The word "לט" seems to be connected (online vocabulary) to the word "להליט" which means to cover, veil. Is it because "לט" is one of its conjugations? If yes, which one?
Thank you


----------



## mediterraneo24

לוט (noun) means veil, as in uncovering an art piece.
We don't use really use the verb "להליט" in spoken hebrew, this is the first time I heard that root being used as a verb.


----------



## Colla

Thank you for your reply, but I still don't understand if the two letter word "לט" means anything.


----------



## mediterraneo24

I found this expression: לוט באפילה (covered in darkness)
Also, 'לט could be short for לטובת (in favor of) or לטינית (latin)
http://www.kizur.co.il/search_word.php?abbr=%D7%9C%D7%98
I don't think it could be a conjugated form of להליט
Hope it helps


----------



## amikama

Colla said:


> The word "לט" seems to be connected (online vocabulary) to the word "להליט" which means to cover, veil. Is it because "לט" is one of its conjugations? If yes, which one?

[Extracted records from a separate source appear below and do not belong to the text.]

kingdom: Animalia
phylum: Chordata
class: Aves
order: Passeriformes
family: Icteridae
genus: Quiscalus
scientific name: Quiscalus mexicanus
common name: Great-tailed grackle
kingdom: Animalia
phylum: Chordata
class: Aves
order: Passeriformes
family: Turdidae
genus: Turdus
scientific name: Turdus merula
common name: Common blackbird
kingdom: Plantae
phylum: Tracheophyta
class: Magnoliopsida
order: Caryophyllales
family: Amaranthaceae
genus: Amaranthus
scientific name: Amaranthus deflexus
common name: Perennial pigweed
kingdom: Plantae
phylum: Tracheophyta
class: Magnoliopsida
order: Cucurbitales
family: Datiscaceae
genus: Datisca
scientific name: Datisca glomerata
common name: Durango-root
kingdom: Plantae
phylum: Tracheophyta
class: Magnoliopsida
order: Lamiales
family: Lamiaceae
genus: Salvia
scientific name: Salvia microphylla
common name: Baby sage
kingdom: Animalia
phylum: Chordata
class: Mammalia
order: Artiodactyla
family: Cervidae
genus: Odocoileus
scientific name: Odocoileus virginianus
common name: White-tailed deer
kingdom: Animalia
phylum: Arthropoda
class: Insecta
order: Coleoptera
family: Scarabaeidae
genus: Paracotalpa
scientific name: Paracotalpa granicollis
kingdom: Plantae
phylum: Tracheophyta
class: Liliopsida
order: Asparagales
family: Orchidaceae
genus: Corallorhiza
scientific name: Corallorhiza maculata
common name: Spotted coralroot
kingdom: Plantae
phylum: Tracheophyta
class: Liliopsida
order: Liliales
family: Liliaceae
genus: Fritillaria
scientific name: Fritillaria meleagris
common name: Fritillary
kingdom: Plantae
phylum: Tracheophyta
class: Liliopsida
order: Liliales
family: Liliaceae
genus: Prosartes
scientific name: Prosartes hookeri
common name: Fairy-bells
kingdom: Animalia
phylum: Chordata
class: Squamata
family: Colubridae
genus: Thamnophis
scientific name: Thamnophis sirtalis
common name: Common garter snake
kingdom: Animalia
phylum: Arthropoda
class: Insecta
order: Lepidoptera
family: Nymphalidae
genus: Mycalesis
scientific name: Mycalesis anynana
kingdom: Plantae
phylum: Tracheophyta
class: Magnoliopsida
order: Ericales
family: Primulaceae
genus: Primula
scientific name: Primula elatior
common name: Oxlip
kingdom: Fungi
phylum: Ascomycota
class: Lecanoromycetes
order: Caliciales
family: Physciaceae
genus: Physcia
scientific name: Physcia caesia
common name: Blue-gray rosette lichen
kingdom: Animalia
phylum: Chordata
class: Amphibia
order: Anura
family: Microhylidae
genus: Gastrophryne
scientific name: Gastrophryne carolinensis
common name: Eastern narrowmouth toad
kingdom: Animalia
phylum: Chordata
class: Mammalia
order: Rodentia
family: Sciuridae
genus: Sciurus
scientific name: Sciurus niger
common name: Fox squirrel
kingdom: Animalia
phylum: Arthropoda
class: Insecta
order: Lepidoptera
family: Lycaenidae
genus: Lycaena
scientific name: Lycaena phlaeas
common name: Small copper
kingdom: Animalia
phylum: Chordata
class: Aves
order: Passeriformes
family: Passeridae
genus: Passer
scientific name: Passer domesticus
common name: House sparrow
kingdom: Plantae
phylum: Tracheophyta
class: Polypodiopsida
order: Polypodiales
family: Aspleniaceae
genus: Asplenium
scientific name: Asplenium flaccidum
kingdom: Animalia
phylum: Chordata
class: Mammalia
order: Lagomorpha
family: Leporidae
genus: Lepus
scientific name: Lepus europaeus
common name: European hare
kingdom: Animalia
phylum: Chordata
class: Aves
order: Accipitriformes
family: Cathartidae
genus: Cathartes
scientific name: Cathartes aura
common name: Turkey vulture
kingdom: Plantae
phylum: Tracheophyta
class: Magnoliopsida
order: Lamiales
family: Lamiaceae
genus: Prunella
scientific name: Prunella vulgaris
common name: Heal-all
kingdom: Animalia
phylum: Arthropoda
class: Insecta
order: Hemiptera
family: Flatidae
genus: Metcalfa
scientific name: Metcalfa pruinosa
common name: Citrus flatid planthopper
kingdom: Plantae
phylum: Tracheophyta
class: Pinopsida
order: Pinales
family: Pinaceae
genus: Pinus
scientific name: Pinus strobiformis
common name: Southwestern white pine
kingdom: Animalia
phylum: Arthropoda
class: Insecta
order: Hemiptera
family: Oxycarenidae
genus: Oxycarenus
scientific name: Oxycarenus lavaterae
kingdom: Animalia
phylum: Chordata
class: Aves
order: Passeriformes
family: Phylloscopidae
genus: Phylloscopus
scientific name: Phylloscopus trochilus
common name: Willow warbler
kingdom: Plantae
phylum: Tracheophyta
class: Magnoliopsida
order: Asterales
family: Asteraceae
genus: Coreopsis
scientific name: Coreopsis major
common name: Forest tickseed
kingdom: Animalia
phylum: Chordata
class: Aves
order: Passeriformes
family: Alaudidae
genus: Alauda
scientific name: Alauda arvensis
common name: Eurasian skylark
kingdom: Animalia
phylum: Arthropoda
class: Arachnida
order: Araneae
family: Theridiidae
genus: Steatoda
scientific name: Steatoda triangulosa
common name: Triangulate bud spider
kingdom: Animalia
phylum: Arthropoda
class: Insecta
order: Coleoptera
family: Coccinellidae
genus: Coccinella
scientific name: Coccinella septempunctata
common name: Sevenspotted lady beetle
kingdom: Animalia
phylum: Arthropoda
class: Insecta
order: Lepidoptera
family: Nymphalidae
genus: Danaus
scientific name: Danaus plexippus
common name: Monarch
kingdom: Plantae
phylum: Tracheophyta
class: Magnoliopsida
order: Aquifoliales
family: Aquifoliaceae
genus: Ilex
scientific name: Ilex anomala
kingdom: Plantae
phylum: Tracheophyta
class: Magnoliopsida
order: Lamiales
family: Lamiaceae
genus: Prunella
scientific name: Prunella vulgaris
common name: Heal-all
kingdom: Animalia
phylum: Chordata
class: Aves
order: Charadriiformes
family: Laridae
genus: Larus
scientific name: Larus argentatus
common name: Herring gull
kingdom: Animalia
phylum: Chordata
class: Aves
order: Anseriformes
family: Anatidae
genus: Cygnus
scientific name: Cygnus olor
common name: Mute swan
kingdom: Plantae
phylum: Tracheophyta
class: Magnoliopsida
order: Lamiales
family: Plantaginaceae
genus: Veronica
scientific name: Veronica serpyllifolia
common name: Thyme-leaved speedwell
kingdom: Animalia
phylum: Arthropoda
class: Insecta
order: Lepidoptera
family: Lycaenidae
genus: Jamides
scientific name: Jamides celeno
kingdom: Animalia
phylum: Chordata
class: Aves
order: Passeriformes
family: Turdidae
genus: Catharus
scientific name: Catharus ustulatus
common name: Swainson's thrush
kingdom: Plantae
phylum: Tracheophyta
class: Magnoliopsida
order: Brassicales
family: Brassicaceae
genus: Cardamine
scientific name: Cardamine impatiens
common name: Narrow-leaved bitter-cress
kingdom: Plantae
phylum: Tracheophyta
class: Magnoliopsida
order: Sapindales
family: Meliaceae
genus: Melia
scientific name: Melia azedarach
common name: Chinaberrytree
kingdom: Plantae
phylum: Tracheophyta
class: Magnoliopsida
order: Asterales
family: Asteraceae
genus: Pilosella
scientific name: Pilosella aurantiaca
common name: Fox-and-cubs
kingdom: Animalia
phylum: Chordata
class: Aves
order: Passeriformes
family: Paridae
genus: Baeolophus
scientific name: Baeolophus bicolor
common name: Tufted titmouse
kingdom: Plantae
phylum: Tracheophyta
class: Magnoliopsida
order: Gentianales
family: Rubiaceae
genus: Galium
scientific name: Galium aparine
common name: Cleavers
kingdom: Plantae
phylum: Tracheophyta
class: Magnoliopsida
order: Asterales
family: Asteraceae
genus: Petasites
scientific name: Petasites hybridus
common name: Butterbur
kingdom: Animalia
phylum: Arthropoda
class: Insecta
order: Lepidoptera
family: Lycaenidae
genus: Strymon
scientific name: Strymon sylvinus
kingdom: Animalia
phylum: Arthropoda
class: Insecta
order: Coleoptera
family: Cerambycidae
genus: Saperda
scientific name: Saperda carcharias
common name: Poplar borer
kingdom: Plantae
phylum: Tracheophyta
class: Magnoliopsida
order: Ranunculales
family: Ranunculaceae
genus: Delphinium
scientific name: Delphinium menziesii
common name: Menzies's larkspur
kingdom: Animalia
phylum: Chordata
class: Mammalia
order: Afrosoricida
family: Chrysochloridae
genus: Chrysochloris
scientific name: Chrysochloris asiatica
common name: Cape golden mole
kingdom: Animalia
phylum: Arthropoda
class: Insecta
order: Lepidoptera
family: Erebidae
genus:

The verbs לט and הליט share the same root (ל-ו-ט) but in different _binyanim_ (i.e. different conjugation patterns).
לט is binyan _pa'al_ (_kal_) and הליט is binyan _hif'il_.

Their meanings are quite similar (both mean "to cover") but they have different nuances.


----------



## Colla

Thank you for your reply, and forgive my ignorance. From what I understand "לט" is then an infinite, am I right? Can it also be used in reference to a person?


----------



## amikama

Colla said:


> Thank you for your reply, and forgive my ignorance. From what I understand "לט" is then an infinite, am I right?


No, it's a verb in the past or present tense. Its infinite form is ללוט (compare: רץ - לרוץ, חש - לחוש, גר - לגור etc.)



> Can it also be used in reference to a person?


I'm not sure, but maybe yes. This verb is rarely used in modern Hebrew and I'm not familiar with its usage.


----------



## Maayan

לָט _lat_ is a noun, meaning magic or spell. It's the single form of לָטִים _latim_, as written in Exodus 7;22:
"וַיַּעֲשׂוּ-כֵן חַרְטֻמֵּי מִצְרַיִם, בְּלָטֵיהֶם" - "And the magicians of Egypt did so with their enchantments"


----------



## eshcar

There's also the expression הליט את פניו בידיו, which is equivalent to "buried his face in his hands".
I guess you could conceivably say לט את פניו בידיו


----------